La poupée
Audrey Kawasaki
Il était une fois une poupée. Comme toutes les poupées elle possédait de grands yeux charmants qui se fermaient quand on la couchait, un petit nez, un corps souple en plastique, de beaux habits, et surtout comme toute les poupées, ses lèvres étaient scellées.
Elle avait été mise au point dans les tréfonds d’un obscures et pourpre laboratoire. Tout ce dont elle se souvenait de sa naissance c’était une longue litanie répétée sans cesse qui disait que sa composition était un secret, que si on savait comment elle avait été fabriquée, les ennuis allaient commencer…Il y avait aussi la froideur de mains qui l’avaient habillée, peignée, mise droite les mains ouvertes de chaque côté, appliquant sans ménagement des couleurs sur ses joues et sa bouche. Et puis la boîte, cette étrange boîte en carton rose, qui lorsqu’on la fermait devenait juste sombre et silencieuse.
Elle ignorait comment un jour elle se retrouva exposée aux yeux du monde, dans la vitrine d’un magasin, au milieu de robots, d’ours en peluche, et de dînettes rutilantes. Elle était là,
Sidérée par l’éclat des choses, et la vitesse des mouvements des passants à l’extérieur du magasin. De temps en temps le vent s’engouffrait dans la boutique, par la porte entrouverte par un client, faisant gonfler ses jupons. Puis tout retombait dans un morne silence étouffé par la glace de la vitrine et l’épaisseur du carton de son emballage. Parfois, un jouet était saisi et partait pour disparaître tout en haut de la vitrine.
Jamais on entendait plus parler de lui, et cela n’émouvait aucun des jouets : chacun demeurait à l’endroit où on l’avait disposé, immobile, statique, figé et docile.
Un jour ce fut son tour. La boîte s’éleva dans les airs. La poupée avait les yeux presque fermés à cause de la vitesse de son envol ! A ses pieds elle eut juste le temps de deviner les autres jouets mais sous une autre perspective dont elle ne pensa rien. Encore des mains, plus ou moins lentes, puis un emballage qui lui fit tourner la tête, et puis un long silence. Alors qu’elle n’y croyait plus, une lumière fulgurante fit se déchirer le papier. Le couvercle de la boîte sauta, et elle se sentit happée, pressée, scrutée. On lui tira les cheveux, retira ses chaussettes, on fit voler sa jupe, et on lui mit même les doigts dans les yeux et la tête en bas. Autour d’elle du bruit, beaucoup de bruits qu’elle ne comprenait pas et qui la terrifiait. Rien des couleurs qu’elle percevait ne lui rappelait quelque chose. Cependant, elle restait elle même chahutée et malmenée.
Ce ne fut que beaucoup plus tard qu’elle échoua sur un tapis derrière un grand fauteuil. Là, seule, perdue, échevelée, et désarticulée, elle connut la paix. Pour la première fois de son existence de poupée, elle trouva au cœur de la pénombre du réconfort. Le silence l’enveloppa comme une lourde cape.
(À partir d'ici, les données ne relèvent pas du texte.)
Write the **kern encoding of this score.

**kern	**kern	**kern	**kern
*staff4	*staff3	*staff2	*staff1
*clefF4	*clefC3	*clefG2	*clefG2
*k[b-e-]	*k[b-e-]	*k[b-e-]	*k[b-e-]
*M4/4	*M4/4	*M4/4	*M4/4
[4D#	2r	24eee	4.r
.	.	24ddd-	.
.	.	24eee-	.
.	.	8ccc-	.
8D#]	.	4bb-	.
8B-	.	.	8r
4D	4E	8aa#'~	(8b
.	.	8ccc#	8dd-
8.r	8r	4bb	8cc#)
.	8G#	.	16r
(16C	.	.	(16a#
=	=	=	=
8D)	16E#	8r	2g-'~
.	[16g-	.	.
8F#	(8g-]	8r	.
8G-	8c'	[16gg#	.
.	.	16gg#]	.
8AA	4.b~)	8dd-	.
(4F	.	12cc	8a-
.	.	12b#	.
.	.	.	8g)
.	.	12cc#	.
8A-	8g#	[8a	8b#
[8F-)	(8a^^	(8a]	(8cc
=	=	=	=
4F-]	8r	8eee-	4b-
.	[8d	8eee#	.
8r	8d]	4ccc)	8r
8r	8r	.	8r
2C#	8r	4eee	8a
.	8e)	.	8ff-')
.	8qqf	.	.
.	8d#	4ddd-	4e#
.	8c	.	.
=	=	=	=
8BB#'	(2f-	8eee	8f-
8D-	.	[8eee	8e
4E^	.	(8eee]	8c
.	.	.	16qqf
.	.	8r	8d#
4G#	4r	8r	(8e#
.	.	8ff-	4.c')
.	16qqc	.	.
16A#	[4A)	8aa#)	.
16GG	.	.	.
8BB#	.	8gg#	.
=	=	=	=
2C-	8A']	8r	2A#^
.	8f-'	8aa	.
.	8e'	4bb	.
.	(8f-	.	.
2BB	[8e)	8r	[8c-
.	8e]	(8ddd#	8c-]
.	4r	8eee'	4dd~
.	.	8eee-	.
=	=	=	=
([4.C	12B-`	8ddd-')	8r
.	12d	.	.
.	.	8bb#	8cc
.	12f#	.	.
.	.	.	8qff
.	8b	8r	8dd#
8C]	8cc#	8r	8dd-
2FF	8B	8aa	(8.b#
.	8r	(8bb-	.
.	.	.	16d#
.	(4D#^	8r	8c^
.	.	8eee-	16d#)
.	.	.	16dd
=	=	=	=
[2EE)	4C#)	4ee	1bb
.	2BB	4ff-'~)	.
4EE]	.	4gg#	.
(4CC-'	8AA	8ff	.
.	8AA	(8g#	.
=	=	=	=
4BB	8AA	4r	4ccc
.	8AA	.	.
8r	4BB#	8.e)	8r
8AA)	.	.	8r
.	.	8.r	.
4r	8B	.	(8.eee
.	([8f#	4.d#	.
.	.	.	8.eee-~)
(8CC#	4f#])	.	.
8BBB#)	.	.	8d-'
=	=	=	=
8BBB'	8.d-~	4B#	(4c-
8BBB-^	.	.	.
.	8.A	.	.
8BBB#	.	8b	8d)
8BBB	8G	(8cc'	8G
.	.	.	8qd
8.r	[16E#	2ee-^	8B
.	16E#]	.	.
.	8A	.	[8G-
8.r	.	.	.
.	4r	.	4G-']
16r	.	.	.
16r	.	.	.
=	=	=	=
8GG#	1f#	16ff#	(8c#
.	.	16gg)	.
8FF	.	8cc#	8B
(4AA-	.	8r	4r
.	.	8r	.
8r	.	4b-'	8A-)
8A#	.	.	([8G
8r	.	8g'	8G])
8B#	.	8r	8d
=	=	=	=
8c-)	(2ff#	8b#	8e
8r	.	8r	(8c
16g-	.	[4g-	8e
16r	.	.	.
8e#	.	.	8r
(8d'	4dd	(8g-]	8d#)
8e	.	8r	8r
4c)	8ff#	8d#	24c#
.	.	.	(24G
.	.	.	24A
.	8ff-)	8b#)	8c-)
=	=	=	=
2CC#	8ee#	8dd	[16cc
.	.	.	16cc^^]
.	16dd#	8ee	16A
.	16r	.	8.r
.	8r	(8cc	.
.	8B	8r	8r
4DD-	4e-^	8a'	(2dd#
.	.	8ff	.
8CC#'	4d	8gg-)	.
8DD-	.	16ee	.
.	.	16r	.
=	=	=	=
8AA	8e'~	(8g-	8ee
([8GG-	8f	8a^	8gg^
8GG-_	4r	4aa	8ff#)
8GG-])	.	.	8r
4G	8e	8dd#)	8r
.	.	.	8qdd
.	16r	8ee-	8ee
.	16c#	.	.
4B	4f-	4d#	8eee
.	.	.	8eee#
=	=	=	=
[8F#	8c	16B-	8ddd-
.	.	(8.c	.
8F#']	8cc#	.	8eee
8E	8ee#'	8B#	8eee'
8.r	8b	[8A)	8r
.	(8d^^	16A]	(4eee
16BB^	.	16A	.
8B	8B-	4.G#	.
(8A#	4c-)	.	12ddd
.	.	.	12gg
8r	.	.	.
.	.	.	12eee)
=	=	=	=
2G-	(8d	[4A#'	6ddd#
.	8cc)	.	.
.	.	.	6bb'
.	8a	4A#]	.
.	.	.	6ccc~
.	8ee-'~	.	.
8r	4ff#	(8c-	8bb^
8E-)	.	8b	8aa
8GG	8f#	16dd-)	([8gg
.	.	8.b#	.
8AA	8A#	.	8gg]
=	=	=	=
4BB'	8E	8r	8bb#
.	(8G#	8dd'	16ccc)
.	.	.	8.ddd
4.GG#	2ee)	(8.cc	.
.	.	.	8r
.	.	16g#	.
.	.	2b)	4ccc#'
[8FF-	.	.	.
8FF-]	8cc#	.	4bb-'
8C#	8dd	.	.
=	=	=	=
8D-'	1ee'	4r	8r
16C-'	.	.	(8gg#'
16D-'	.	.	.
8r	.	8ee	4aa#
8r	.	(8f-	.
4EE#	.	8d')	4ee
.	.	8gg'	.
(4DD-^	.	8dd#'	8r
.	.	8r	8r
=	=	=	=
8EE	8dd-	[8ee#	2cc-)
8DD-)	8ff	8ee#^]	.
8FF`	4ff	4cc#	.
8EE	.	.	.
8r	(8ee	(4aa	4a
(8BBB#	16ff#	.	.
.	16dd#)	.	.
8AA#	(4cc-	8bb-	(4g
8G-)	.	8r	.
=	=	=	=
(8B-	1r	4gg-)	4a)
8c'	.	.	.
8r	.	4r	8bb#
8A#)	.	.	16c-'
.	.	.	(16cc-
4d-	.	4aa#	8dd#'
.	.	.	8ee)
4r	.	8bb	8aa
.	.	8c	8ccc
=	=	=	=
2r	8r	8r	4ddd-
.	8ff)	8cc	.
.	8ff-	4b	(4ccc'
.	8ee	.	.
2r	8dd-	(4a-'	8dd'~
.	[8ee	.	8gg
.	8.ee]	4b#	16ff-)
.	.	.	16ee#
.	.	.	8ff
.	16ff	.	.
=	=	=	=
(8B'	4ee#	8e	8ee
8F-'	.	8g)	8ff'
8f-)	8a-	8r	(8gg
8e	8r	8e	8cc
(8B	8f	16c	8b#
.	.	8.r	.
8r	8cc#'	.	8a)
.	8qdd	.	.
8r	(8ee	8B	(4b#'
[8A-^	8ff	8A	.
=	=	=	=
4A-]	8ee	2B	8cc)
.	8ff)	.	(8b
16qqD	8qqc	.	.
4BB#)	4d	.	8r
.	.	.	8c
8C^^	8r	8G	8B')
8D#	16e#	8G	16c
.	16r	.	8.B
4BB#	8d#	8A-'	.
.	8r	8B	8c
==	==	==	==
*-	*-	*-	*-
Sa tête retomba sur les fibres poussiéreuses. Ses paupières de plastiques se fermèrent de concert. Elle fut plus que jamais un objet. Elle ne pensait pas. Rien ne battait en elle. Aucun souffle ne faisait se soulever sa poitrine. Mais elle était bien dans cet espace inespéré de non –vie : sans posture, sans respectabilité, sans valeur. Elle n’était qu’un jouet après tout. Ici rien ne se passait, pas de jours, pas de nuits, pas de temps qui court. Comme une longue somnolence pour se perdre et tout oublier.
Un jour elle fut retrouvé cependant. Ce fut la même épreuve : bruits, lumières violentes, vitesse. Mais lorsqu’une main agrippa sa tête pour la faire pivoter de force, une chose extraordinaire se produisit. Les lèvres de la poupée se détachèrent l’une de l’autre. Sa bouche s’entrouvrit, et un long cri perçant qui avait couvé tout ce temps au plus profond de ses entrailles de plastiques s’éleva, intimant à tout immobilité et stupeur. Son cri se mua peu à peu en un vent violent qui fit basculer tout autour d’elle, brisa les vitres et les murs, transforma tout en un inénarrable chaos ! Et cela dura, dura, jusqu’à ce que de nouveau la poupée se retrouve seule. Autour d’elle le néant, comme un grand désert blanc. Une pureté émouvante qui fit rouler sur sa joue sa première larme.